> [Work to do] Format the part of the rows that opens with the line containing "genus: Fucus" and closes with the line containing "common name: European robin" as a JSON list of strings, one string per line, leaving out blank lines.

> [Given information]
# # # # #
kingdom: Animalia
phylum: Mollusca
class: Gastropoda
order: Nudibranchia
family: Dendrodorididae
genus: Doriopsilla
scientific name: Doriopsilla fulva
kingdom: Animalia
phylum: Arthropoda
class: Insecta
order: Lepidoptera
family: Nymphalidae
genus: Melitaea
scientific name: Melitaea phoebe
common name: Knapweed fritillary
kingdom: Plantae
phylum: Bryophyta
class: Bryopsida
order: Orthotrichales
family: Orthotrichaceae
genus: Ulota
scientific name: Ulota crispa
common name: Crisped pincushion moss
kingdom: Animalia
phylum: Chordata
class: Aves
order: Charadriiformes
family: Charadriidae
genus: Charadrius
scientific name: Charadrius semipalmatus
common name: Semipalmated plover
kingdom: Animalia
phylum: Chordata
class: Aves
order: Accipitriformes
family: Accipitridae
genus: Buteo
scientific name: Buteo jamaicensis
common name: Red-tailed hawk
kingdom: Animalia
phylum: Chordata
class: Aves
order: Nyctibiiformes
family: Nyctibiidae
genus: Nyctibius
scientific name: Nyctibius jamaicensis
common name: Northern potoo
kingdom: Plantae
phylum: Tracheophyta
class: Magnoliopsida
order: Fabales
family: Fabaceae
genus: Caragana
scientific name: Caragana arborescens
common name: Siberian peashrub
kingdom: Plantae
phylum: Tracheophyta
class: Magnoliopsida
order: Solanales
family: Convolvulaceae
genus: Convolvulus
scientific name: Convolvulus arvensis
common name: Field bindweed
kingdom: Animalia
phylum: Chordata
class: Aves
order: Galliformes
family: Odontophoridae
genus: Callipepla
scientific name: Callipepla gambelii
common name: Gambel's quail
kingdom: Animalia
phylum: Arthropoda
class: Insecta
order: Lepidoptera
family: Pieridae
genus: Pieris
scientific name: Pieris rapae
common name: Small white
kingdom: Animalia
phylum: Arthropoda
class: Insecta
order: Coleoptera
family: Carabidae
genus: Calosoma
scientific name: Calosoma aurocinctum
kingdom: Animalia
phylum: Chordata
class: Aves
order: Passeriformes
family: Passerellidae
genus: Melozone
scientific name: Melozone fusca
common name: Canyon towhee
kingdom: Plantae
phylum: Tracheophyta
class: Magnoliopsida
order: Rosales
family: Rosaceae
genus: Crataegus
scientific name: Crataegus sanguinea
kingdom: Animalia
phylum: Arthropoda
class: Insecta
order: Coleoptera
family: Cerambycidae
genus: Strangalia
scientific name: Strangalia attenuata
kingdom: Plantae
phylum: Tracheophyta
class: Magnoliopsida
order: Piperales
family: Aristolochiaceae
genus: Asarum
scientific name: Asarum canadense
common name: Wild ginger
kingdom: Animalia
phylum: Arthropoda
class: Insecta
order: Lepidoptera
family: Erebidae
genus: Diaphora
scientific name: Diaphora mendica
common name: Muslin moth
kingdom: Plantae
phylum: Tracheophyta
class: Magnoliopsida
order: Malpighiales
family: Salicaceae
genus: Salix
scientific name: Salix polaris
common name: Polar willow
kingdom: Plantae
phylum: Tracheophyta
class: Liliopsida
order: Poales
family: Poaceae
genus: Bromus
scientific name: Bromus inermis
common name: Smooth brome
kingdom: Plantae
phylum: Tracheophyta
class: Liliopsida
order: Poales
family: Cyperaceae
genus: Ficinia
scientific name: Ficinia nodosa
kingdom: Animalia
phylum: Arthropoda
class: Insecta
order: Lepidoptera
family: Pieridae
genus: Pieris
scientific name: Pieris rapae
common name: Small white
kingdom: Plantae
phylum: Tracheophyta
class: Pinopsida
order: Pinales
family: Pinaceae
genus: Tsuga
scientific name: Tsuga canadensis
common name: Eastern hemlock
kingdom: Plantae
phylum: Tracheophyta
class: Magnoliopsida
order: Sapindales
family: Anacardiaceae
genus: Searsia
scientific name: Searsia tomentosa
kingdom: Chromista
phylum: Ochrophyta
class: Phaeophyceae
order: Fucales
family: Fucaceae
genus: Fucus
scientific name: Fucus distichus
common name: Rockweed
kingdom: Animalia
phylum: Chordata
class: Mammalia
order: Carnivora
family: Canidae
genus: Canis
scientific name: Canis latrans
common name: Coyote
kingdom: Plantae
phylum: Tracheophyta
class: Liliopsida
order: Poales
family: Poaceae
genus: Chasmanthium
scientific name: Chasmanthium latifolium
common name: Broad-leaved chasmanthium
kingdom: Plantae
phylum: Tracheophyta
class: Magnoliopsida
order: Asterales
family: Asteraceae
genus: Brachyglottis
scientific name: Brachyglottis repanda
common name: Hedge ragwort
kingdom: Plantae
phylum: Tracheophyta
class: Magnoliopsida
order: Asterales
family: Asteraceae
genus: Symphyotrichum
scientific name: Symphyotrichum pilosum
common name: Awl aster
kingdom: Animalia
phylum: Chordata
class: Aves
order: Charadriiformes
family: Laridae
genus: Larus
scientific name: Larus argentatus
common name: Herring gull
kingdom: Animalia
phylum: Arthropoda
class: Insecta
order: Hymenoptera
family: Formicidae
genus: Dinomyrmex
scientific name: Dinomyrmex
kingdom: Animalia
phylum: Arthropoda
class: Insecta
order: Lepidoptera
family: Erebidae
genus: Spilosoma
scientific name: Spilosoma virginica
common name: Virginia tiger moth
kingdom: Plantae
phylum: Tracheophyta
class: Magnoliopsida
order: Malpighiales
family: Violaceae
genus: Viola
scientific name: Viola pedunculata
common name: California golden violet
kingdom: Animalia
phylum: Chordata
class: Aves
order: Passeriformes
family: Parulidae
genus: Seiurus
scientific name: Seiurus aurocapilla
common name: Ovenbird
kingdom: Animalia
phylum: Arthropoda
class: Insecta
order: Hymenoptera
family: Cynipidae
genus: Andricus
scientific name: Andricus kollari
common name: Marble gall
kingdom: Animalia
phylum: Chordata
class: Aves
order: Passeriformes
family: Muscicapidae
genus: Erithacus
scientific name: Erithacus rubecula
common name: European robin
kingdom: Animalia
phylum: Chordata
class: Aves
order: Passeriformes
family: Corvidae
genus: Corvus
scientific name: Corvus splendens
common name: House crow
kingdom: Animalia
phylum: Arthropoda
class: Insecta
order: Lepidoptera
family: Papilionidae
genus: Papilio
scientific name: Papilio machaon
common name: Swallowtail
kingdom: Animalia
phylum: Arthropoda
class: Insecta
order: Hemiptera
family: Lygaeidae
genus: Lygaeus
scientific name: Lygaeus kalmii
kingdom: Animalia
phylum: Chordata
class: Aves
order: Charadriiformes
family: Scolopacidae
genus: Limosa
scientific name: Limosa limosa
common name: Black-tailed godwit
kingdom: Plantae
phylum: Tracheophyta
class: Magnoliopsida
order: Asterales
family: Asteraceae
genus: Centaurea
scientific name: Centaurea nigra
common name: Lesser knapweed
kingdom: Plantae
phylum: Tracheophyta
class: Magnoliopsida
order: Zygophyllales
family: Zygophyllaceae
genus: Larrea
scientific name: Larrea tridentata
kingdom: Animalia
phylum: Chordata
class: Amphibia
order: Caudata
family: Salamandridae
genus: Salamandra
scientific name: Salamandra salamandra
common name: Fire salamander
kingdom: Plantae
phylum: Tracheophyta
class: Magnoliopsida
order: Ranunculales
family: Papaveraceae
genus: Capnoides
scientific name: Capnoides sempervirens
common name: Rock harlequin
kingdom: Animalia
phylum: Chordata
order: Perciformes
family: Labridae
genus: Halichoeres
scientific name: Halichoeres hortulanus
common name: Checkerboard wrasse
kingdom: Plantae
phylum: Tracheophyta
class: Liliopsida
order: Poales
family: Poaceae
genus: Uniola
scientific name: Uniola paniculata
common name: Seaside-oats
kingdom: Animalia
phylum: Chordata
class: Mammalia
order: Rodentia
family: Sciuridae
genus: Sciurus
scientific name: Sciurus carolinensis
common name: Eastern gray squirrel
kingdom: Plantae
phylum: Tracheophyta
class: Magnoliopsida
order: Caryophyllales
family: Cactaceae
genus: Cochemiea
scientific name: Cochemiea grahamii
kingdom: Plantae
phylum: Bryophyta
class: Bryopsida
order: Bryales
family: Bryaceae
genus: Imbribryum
# # # # #
> [Finished answer]
[
  "genus: Fucus",
  "scientific name: Fucus distichus",
  "common name: Rockweed",
  "kingdom: Animalia",
  "phylum: Chordata",
  "class: Mammalia",
  "order: Carnivora",
  "family: Canidae",
  "genus: Canis",
  "scientific name: Canis latrans",
  "common name: Coyote",
  "kingdom: Plantae",
  "phylum: Tracheophyta",
  "class: Liliopsida",
  "order: Poales",
  "family: Poaceae",
  "genus: Chasmanthium",
  "scientific name: Chasmanthium latifolium",
  "common name: Broad-leaved chasmanthium",
  "kingdom: Plantae",
  "phylum: Tracheophyta",
  "class: Magnoliopsida",
  "order: Asterales",
  "family: Asteraceae",
  "genus: Brachyglottis",
  "scientific name: Brachyglottis repanda",
  "common name: Hedge ragwort",
  "kingdom: Plantae",
  "phylum: Tracheophyta",
  "class: Magnoliopsida",
  "order: Asterales",
  "family: Asteraceae",
  "genus: Symphyotrichum",
  "scientific name: Symphyotrichum pilosum",
  "common name: Awl aster",
  "kingdom: Animalia",
  "phylum: Chordata",
  "class: Aves",
  "order: Charadriiformes",
  "family: Laridae",
  "genus: Larus",
  "scientific name: Larus argentatus",
  "common name: Herring gull",
  "kingdom: Animalia",
  "phylum: Arthropoda",
  "class: Insecta",
  "order: Hymenoptera",
  "family: Formicidae",
  "genus: Dinomyrmex",
  "scientific name: Dinomyrmex",
  "kingdom: Animalia",
  "phylum: Arthropoda",
  "class: Insecta",
  "order: Lepidoptera",
  "family: Erebidae",
  "genus: Spilosoma",
  "scientific name: Spilosoma virginica",
  "common name: Virginia tiger moth",
  "kingdom: Plantae",
  "phylum: Tracheophyta",
  "class: Magnoliopsida",
  "order: Malpighiales",
  "family: Violaceae",
  "genus: Viola",
  "scientific name: Viola pedunculata",
  "common name: California golden violet",
  "kingdom: Animalia",
  "phylum: Chordata",
  "class: Aves",
  "order: Passeriformes",
  "family: Parulidae",
  "genus: Seiurus",
  "scientific name: Seiurus aurocapilla",
  "common name: Ovenbird",
  "kingdom: Animalia",
  "phylum: Arthropoda",
  "class: Insecta",
  "order: Hymenoptera",
  "family: Cynipidae",
  "genus: Andricus",
  "scientific name: Andricus kollari",
  "common name: Marble gall",
  "kingdom: Animalia",
  "phylum: Chordata",
  "class: Aves",
  "order: Passeriformes",
  "family: Muscicapidae",
  "genus: Erithacus",
  "scientific name: Erithacus rubecula",
  "common name: European robin"
]